Lenders like them because they are less risky, Gumbinger says. For instance, they can cut off the rest of a $20,000 credit line if a borrower fails to repay the first $10,000 on time.

The process
Securing a home-equity loan isn’t nearly as easy as it was before the housing bust. In fact, today it looks a lot like applying for a first mortgage: You’ll have to gather documentation of your income and assets to apply. Your home also must appraised, so lenders can know how much credit to extend to you.

Here’s a rough idea of how lenders would make that calculation:

If your home appraises for $200,000 and has a mortgage of $150,000, you would have $50,000 in equity, but would probably only be able to borrow about $10,000, to retain the 20% stake most lenders are requiring.

The minimum loan most lenders will do is $10,000, Gumbinger says. Kockos says that’s true for Wells Fargo. However, the bank’s HELOCs have a minimum of $20,000.

Many homeowners are surprised to find that they can’t borrow as much as they would like. “Everyone thinks their home is worth more than it is,” McBride says.

Of the 41.5 million mortgaged properties with positive equity in the second quarter, 10.3 million had less than 20% equity. These “under-equitied” mortgages accounted for 21.1% of all mortgages in the second quarter, according to CoreLogic.

Risks
As with any variable-rate loan, HELOCs can move up with shifts in interest rates.

And borrowers should consider the risk of consolidating credit card and other unsecured debt into a home-equity loan or HELOC. While you can write off the interest on these loans on your taxes, McBride says, you’re also converting this debt to a secured position, which could threaten title to your home should you not pay it off on time.

here are also closing costs to consider, just as there are with a first mortgage. While some lenders will absorb these costs — sometimes in exchange for a slightly higher interest rate — others will not. Moreover, if lenders waive or defer these costs, they may bill you for them if you close the account early.

Moreover, there are rules that borrowers must be mindful of, such as meeting the minimum draw for a HELOC within a certain period of time, as well as early termination fees. These fees can be costly, so read the fine print when applying for a loan.
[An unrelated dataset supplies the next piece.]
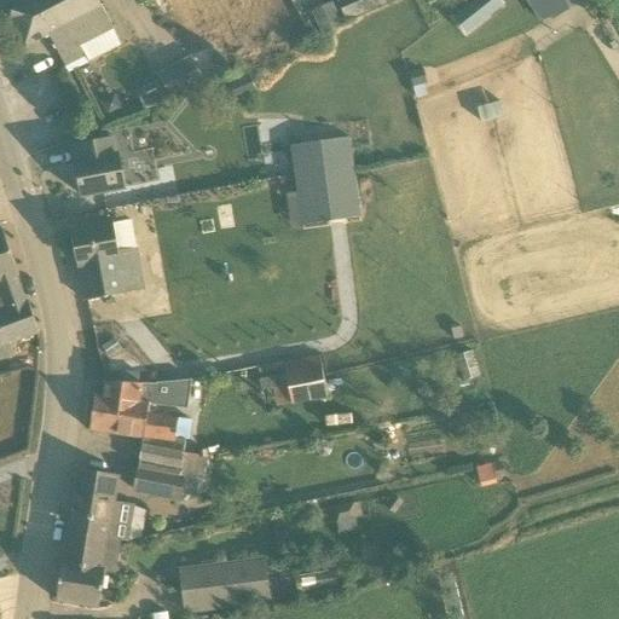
[(80,45),(88,41),(76,18),(82,15),(74,0),(21,0),(15,4),(10,19),(24,47),(48,34),(65,65),(85,56),(80,45)]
Consider the time frame over which you would use the line or sell your home. Does that meet the lender’s minimum requirements, or will you be stuck with a penalty or deferred closing costs?

Borrowers should shop on the basis of both rates and fees, as they can vary widely by lender. “Home-equity markets are open, but not equally,” Gumbinger says. “Individual lenders in a market may not participate or may not be all that competitive. You really do need to shop around.”